• **Exercise passage**:
• • • •

While saying that he personally viewed the statues — at Lee Park in Oak Lawn and at a memorial near the convention center — as “dangerous totems” and “monuments of propaganda,” Rawlings declined to support their immediate removal at a press conference.

“It’s easy to jump on the bandwagon and say, ‘Tear them down,’ because it’s, frankly, politically correct, and in many ways it makes us all feel good. I feel that way,” he said. “But I hesitate, and the reason is because I realize that the city of Dallas is better, is stronger, when we are united, and not divided.”

Rawlings said he relied on the city charter and policies on public art to support his decision for a slower, deliberative process. The task force, whose members would be appointed by city council members, would work for 90 days before presenting its findings to the board of the Office of Cultural Affairs, which would then make a presentation to the City Council. Dallas residents and the city’s Quality of Life Committee would be allowed to weigh in before any final decision was made about the fate of the statues, Rawlings said. The mayor has asked two organizations to advise the task force: Truth, Racial Healing & Transformation, a national grant-funded effort to support just that, and the Dallas Holocaust Museum and Center for Education & Tolerance.

Rawlings said there was, as of yet, no City Council agenda item for his proposal, but that he was “moving on it rapidly.”

• • • •

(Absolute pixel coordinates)
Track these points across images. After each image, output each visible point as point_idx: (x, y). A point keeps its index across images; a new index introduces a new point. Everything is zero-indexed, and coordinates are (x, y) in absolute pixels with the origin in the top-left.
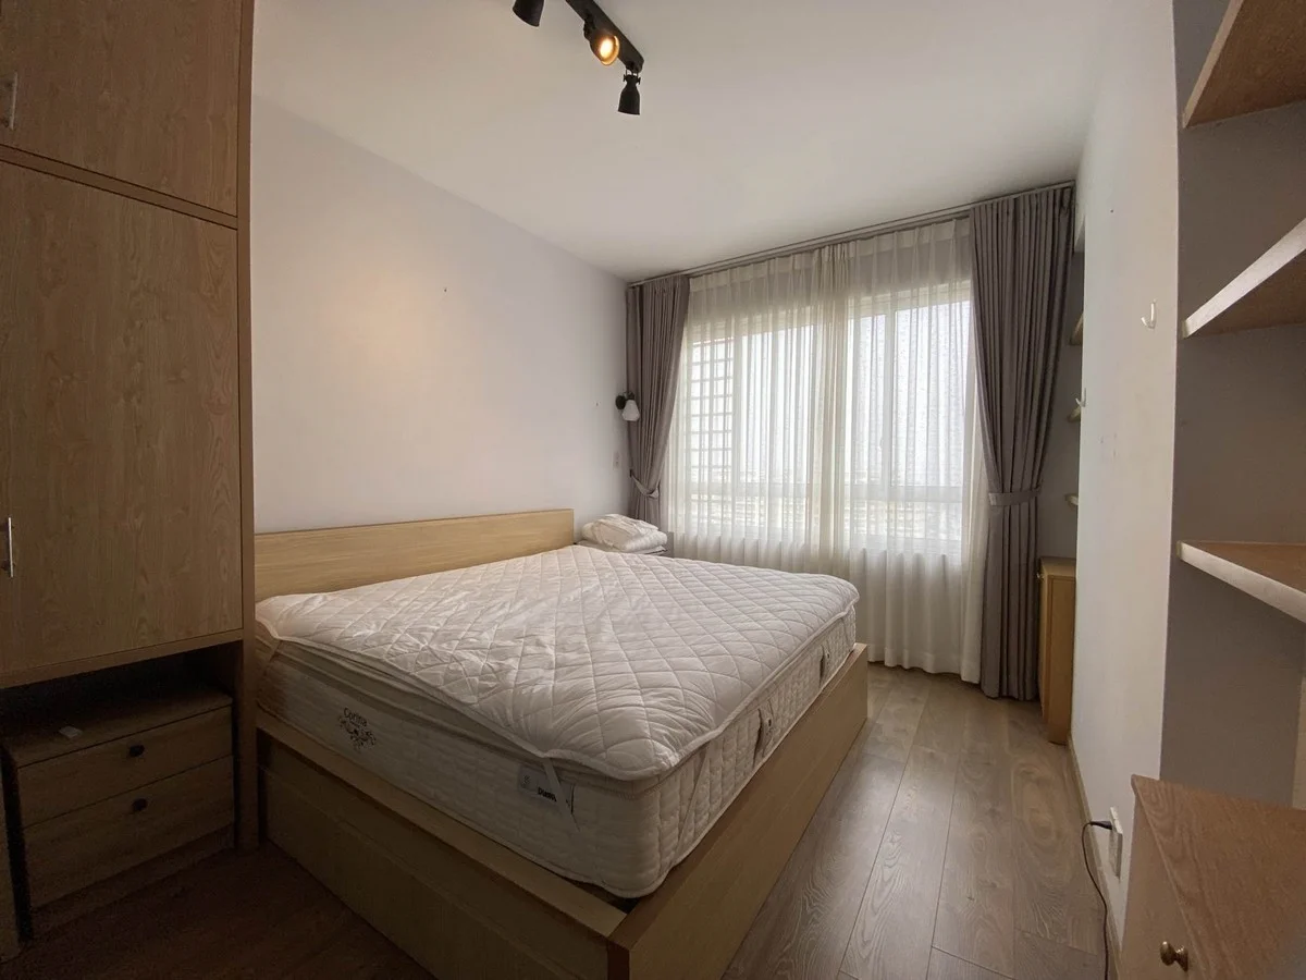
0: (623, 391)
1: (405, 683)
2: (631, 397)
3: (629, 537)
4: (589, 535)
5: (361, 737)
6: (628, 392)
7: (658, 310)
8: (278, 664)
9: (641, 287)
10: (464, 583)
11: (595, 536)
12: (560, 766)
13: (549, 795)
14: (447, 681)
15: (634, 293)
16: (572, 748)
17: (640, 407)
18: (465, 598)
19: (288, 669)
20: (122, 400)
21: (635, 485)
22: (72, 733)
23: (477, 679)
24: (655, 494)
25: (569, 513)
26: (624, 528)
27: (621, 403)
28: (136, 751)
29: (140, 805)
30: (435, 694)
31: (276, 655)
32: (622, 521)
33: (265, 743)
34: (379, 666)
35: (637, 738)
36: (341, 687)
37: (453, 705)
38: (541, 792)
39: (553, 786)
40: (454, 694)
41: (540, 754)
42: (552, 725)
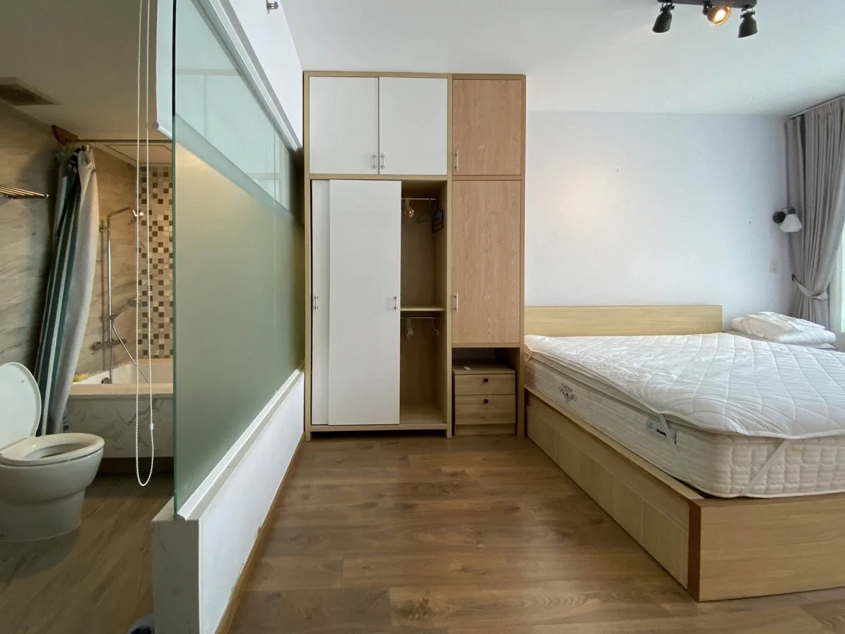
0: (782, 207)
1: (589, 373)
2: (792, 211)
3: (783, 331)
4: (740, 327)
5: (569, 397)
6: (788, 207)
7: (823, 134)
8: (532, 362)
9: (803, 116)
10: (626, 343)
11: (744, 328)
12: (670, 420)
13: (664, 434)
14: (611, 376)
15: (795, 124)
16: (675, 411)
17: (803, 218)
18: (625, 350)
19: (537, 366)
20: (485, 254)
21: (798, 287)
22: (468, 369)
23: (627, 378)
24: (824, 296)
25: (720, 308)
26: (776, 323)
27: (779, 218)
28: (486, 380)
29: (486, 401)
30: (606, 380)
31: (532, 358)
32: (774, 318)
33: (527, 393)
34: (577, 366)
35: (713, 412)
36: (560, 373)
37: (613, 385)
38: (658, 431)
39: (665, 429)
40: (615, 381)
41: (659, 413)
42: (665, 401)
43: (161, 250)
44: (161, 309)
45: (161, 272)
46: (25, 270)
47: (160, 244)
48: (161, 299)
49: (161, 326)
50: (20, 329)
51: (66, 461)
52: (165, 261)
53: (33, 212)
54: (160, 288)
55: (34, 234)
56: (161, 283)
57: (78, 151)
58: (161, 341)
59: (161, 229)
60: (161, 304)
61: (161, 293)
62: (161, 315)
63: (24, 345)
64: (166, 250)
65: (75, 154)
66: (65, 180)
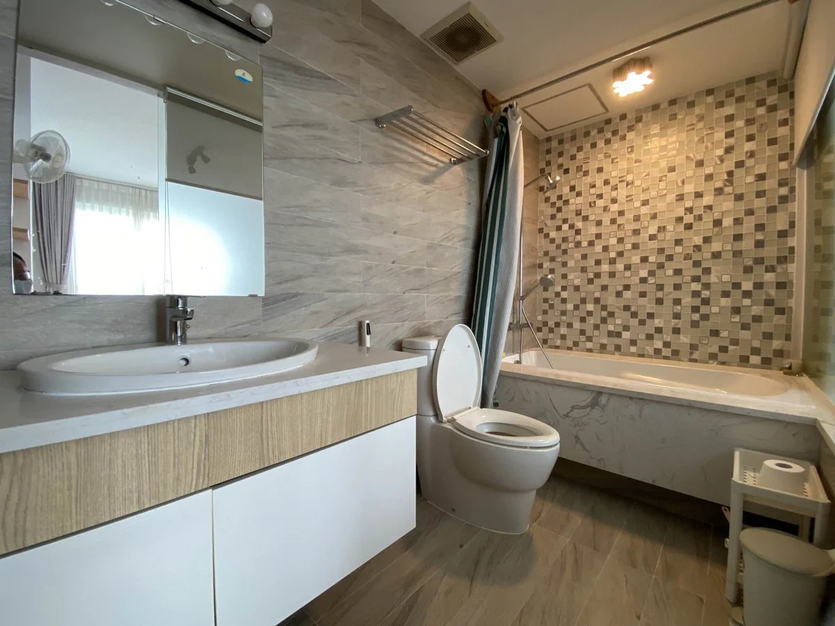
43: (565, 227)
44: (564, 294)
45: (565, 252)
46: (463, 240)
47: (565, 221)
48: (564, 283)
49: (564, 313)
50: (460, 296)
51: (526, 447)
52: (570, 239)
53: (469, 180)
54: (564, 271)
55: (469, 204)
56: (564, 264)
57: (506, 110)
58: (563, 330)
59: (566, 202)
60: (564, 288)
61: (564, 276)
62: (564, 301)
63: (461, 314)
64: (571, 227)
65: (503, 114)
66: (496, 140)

• • • •

• **To do**:
1. From the passage about the Dallas statues, reproduce the part that opens with the words containing "While saying that" and closes with "a press conference.".
2. In the passage about the Dallas statues, who would appoint the members of the task force?
3. Extend the passage about the Dallas statues, starting after its final sentence.

• **Responses**:
1.
While saying that he personally viewed the statues — at Lee Park in Oak Lawn and at a memorial near the convention center — as “dangerous totems” and “monuments of propaganda,” Rawlings declined to support their immediate removal at a press conference.

2. City council members.

3.
The mayor’s call for a task force, in some ways, resembles that of a memo originally supported by council members Philip Kingston, Scott Griggs, Casey Thomas, Mark Clayton, and Adam Medrano. Thomas withdrew his name from the resolution shortly after the mayor’s press conference, according to Griggs, which would prevent a vote on the memo at a Sept. 13 City Council meeting. (Update: West Dallas council member Omar Narvaez has since added his signature to the memo, apparently providing the five votes needed to place an item on the agenda.)

That resolution calls for the city to make opposition to Confederate monuments and public places named for prominent Confederates an official policy. It would also create a task force of diverse community leaders and scholars to determine “what to do with monuments and symbols after removal from public spaces,” and to propose new commemorative markers. The resolution, which Kingston would have liked to have seen on the agenda for an upcoming council meeting, similarly allows for educational public meetings on the issue.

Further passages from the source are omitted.